** RECORDS FOR THIS EXERCISE follows **
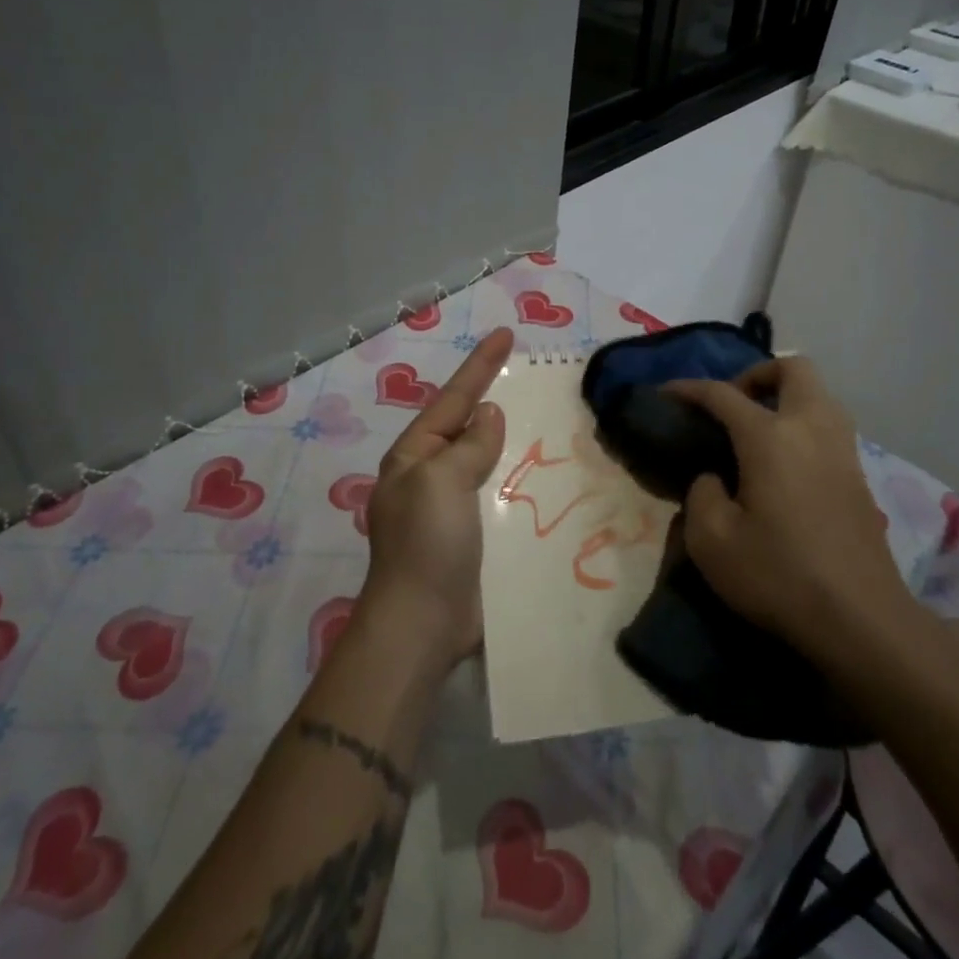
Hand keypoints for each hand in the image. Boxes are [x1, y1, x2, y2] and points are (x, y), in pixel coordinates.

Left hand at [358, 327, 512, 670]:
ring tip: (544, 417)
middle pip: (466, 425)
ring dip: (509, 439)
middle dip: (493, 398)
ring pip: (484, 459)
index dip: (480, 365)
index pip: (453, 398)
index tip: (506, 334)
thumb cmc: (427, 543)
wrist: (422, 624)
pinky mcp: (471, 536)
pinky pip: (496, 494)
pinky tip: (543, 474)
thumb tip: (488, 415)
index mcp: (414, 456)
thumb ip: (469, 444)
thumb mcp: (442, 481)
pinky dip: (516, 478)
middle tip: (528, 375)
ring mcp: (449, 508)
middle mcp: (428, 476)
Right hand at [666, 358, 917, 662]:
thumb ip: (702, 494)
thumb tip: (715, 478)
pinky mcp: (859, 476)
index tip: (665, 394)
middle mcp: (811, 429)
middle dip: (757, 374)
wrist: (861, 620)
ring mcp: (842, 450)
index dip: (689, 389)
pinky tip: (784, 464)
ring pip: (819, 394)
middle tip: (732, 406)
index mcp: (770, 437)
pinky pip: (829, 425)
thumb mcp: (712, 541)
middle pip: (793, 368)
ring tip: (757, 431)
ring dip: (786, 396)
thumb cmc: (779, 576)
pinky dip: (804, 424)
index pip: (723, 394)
** End of RECORDS FOR THIS EXERCISE **
** RECORDS FOR THIS EXERCISE follows **
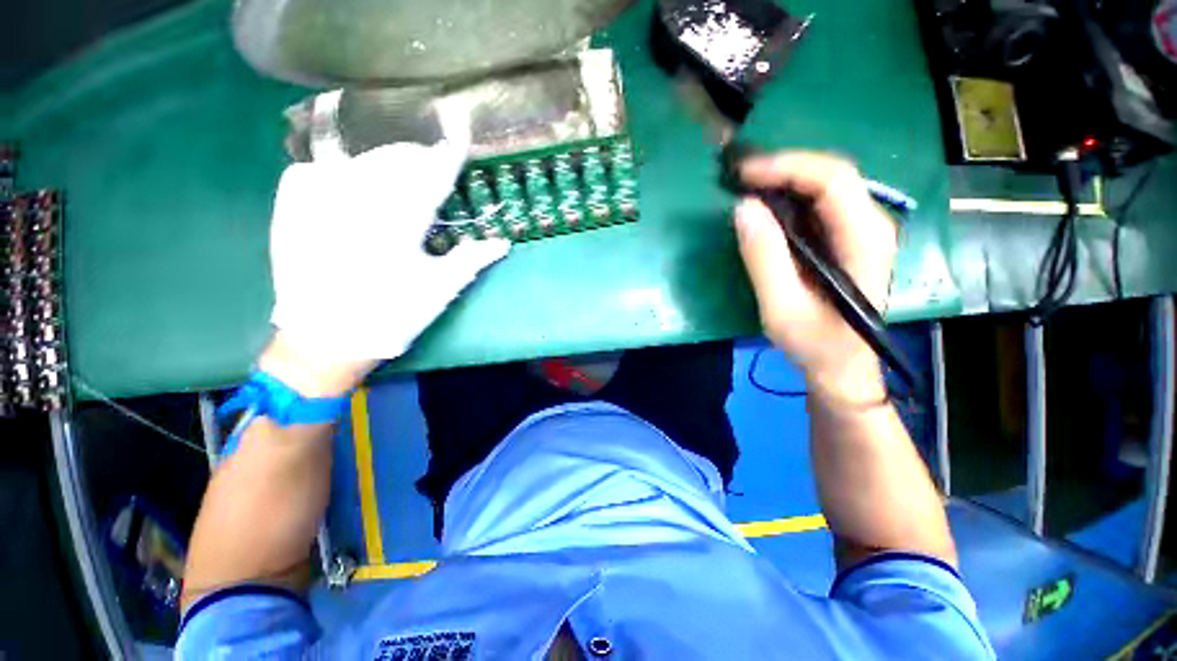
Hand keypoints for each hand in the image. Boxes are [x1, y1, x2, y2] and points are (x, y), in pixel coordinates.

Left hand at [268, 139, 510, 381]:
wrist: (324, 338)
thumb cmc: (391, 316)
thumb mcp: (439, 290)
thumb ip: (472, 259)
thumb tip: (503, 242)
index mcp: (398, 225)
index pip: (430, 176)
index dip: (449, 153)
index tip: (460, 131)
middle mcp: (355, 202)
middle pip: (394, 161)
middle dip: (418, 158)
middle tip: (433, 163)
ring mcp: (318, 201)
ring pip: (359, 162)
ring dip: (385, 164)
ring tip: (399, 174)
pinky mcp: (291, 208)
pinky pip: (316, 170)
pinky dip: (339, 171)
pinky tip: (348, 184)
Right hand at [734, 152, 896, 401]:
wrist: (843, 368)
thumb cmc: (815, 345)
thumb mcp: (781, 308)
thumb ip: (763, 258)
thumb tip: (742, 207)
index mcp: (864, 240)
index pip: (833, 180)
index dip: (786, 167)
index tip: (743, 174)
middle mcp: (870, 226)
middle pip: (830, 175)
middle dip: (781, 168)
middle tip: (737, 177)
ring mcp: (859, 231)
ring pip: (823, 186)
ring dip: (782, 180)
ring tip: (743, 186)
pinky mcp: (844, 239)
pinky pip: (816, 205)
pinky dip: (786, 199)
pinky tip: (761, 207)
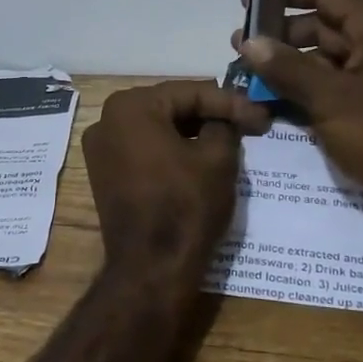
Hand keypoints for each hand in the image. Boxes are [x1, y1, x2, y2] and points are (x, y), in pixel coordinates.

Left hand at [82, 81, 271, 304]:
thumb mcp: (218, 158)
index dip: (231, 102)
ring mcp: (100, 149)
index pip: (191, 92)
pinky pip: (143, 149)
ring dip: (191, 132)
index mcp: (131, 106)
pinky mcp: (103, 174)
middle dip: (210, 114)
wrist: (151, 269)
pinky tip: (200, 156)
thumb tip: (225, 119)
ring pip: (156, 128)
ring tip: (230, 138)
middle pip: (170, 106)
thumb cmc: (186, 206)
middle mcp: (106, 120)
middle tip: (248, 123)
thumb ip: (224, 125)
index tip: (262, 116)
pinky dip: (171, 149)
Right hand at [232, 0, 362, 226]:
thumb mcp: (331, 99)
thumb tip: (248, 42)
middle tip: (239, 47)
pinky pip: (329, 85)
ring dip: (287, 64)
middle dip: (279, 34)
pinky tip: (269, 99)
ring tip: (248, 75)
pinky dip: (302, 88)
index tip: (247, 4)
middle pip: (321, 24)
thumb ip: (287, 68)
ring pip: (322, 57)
** End of RECORDS FOR THIS EXERCISE **
WORK REQUEST: Look above for the line containing "pinky tip: (784, 464)". Output from there through the line containing "index pip: (723, 394)", exactly and inclusively.

SOLUTION TO THE EXERCISE:
pinky tip: (784, 464)
ring pip: (819, 394)
middle tip: (732, 406)
index mcp: (770, 437)
pinky pip: (829, 425)
thumb mcp: (712, 541)
middle pip: (793, 368)
ring tip: (757, 431)
ring dip: (786, 396)
thumb cmc: (779, 576)
pinky dip: (804, 424)
index pip: (723, 394)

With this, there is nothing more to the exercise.